Land stood in the doorway, fuming. Bryant had decorated the area around his desk exactly as it had been before the fire. Statuettes of Gog and Magog, voodoo dolls, his beloved Tibetan skull, books with reeking singed covers rescued from the conflagration, some odoriferous plants that lay tangled in an earthenware pot-tannis root, probably, marijuana, certainly-an ancient Dansette record player scratching and popping its way through Mendelssohn’s ‘Elijah’, papers and newspaper clippings everywhere, a half-eaten egg-and-beetroot sandwich dripping on to a stack of uncased computer disks.

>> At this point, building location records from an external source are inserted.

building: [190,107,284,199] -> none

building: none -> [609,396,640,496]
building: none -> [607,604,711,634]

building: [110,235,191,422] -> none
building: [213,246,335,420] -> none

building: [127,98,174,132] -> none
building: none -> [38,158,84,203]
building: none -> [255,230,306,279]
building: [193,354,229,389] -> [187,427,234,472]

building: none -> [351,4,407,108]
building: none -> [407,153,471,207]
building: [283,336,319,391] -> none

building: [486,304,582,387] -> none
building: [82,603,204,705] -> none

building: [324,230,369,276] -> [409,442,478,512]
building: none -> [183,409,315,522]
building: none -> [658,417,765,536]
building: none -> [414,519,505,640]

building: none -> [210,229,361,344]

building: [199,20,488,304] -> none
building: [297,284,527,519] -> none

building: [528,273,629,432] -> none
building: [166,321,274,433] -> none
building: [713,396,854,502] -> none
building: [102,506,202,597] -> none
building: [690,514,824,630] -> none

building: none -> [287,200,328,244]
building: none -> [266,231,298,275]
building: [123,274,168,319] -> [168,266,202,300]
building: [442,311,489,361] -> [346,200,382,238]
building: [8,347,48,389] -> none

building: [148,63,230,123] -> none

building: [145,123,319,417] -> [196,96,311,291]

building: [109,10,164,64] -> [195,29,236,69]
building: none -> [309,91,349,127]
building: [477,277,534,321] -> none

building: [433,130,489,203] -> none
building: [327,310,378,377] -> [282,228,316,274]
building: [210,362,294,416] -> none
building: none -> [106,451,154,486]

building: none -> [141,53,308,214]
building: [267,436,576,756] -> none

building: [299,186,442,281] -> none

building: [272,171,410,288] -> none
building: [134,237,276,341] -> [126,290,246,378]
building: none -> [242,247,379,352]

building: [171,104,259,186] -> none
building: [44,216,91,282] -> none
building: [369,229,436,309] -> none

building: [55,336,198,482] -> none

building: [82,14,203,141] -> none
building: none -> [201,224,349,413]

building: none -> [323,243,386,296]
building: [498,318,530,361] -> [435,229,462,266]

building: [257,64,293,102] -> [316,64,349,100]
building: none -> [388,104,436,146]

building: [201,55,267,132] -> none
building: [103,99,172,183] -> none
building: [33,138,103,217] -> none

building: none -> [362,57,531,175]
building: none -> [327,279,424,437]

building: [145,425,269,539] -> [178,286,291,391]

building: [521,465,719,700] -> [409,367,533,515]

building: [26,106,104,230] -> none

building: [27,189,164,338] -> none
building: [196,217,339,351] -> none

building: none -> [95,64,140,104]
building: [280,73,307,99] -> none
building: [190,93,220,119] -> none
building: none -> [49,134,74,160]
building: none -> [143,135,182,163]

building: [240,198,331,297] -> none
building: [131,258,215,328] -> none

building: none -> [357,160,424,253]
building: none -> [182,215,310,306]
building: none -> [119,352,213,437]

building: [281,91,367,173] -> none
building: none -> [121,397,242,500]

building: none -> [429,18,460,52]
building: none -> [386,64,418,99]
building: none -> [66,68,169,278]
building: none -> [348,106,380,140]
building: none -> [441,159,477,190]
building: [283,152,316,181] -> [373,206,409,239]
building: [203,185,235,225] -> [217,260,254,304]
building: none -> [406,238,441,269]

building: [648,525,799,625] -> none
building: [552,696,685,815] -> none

‘I thought we’d agreed to keep the new offices clean and spartan, moving toward a paper-free environment,’ said Land weakly. There the senior detectives stood, side by side, working as a team against him, undermining his confidence with knowing looks. ‘I thought that having been given all this nearly-new equipment, you’d give a thought to changing your methodology. Instead I find the place more like the set of Blue Peter than the offices of a specialist crime unit. Well, it’s got to stop. HO is sending us a number of inactive cases it would like cleared up as soon as possible, so I want the decks completely clear by the end of the week.’
‘Oh, come on, Raymondo,’ smiled Bryant, knocking out his pipe on the side of the waste bin and blowing noisily through it. ‘You know we’ll sort the outstanding workload in our own time.’
Land’s face reddened. ‘I think your time’s run out. I want you to pack up this business in Kentish Town, for a start. You’re probably going to get a verdict of accidental death, you know. You’ve come up with no useful evidence whatsoever. The case wasn’t even assigned to you.’
‘Look here, Raymond, if there’s going to be a fundamental sea-change in the way we work-the way we’ve always worked, I might add-’ here he nodded conspiratorially at May-‘I think you should give us some official guidelines and a bit more warning.’
‘You’ve had about thirty years’ warning, Arthur, don’t come the old acid. I mean it-closed files and clean desks. Your new regime starts first thing on Monday.’ He slammed the door hard as he exited, hoping to leave behind a positive impression.
‘We finally get an office door and he tries to knock it off its hinges,’ sighed Bryant, packing his pipe with a handful of dried leaves. ‘From now on, we’re going to have to hide our tracks more carefully.’
‘Arthur, you have to explain why you’re so convinced there’s something going on in Balaklava Street.’
‘That’s not so easy.’ Bryant dropped into his chair and recklessly lit the pipe. ‘It’s the kind of neighbourhood that looks utterly mundane, but there are undercurrents and subcultures in London that hardly anyone is aware of-people who live entirely outside the law. Who knows who you might meet? Mental patients from St Luke’s walk the streets with demons dwelling behind their eyes. I suppose the whole thing interferes with my notions of home. Threaten that and you damage something very fundamental to your well-being. Kallie Owen had no real personal difficulties before she moved in, it’s not in her character to attract trouble. She’s inherited someone else’s bad karma, buying a house from a murdered woman. We’re seeing reactions to some buried situation known only to one or two people. This runs much deeper than we can imagine.’